Re: [PATCH v6 4/4] workqueue: Unbind kworkers before sending them to exit()
From: Lai Jiangshan
Date: Wed Nov 30 2022 - 22:02:05 EST
On Tue, Nov 29, 2022 at 2:31 AM Valentin Schneider <vschneid@xxxxxxxxxx> wrote:
> @@ -3627,8 +3668,11 @@ static bool wq_manager_inactive(struct worker_pool *pool)
> static void put_unbound_pool(struct worker_pool *pool)
> {
> DECLARE_COMPLETION_ONSTACK(detach_completion);
> + struct list_head cull_list;
> struct worker *worker;
>
> + INIT_LIST_HEAD(&cull_list);
> +
> lockdep_assert_held(&wq_pool_mutex);
>
> if (--pool->refcnt)
> @@ -3651,17 +3695,19 @@ static void put_unbound_pool(struct worker_pool *pool)
> * Because of how wq_manager_inactive() works, we will hold the
> * spinlock after a successful wait.
> */
> + mutex_lock(&wq_pool_attach_mutex);
> rcuwait_wait_event(&manager_wait, wq_manager_inactive(pool),
> TASK_UNINTERRUPTIBLE);
> pool->flags |= POOL_MANAGER_ACTIVE;
Hello, Valentin
I'm afraid it might deadlock here.
If put_unbound_pool() is called while manage_workers() is sleeping
on allocating memory, put_unbound_pool() will get the wq_pool_attach_mutex
earlier than the manager which prevents the manager from getting the
lock to attach the newly created worker and deadlock.
I think mutex_lock(&wq_pool_attach_mutex) can be moved into
wq_manager_inactive(), and handle it in the same way as pool->lock.
>
> while ((worker = first_idle_worker(pool)))

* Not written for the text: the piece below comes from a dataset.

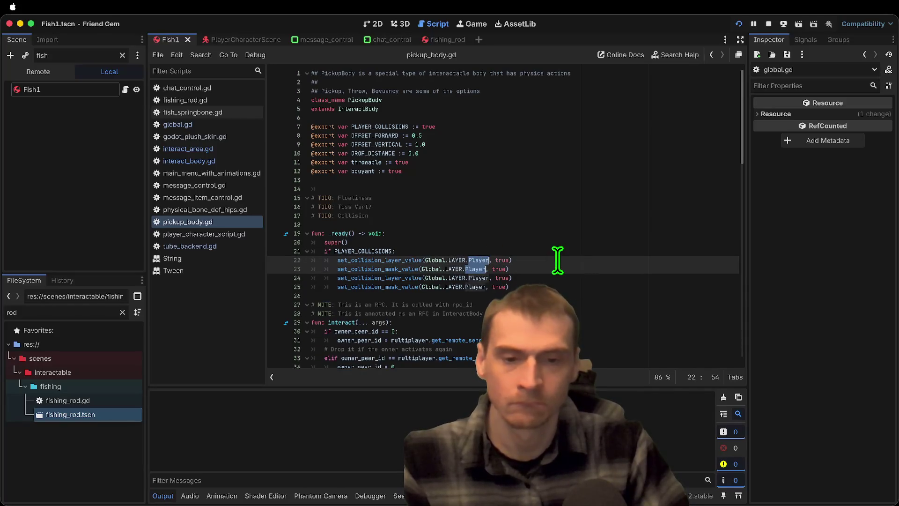
pyautogui.write('.w')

> - destroy_worker(worker);
> + set_worker_dying(worker, &cull_list);
> WARN_ON(pool->nr_workers || pool->nr_idle);
> raw_spin_unlock_irq(&pool->lock);
>
> - mutex_lock(&wq_pool_attach_mutex);
> - if (!list_empty(&pool->workers))
> + wake_dying_workers(&cull_list);
> +
> + if (!list_empty(&pool->workers) || !list_empty(&pool->dying_workers))
> pool->detach_completion = &detach_completion;
> mutex_unlock(&wq_pool_attach_mutex);
>
> --
> 2.31.1
>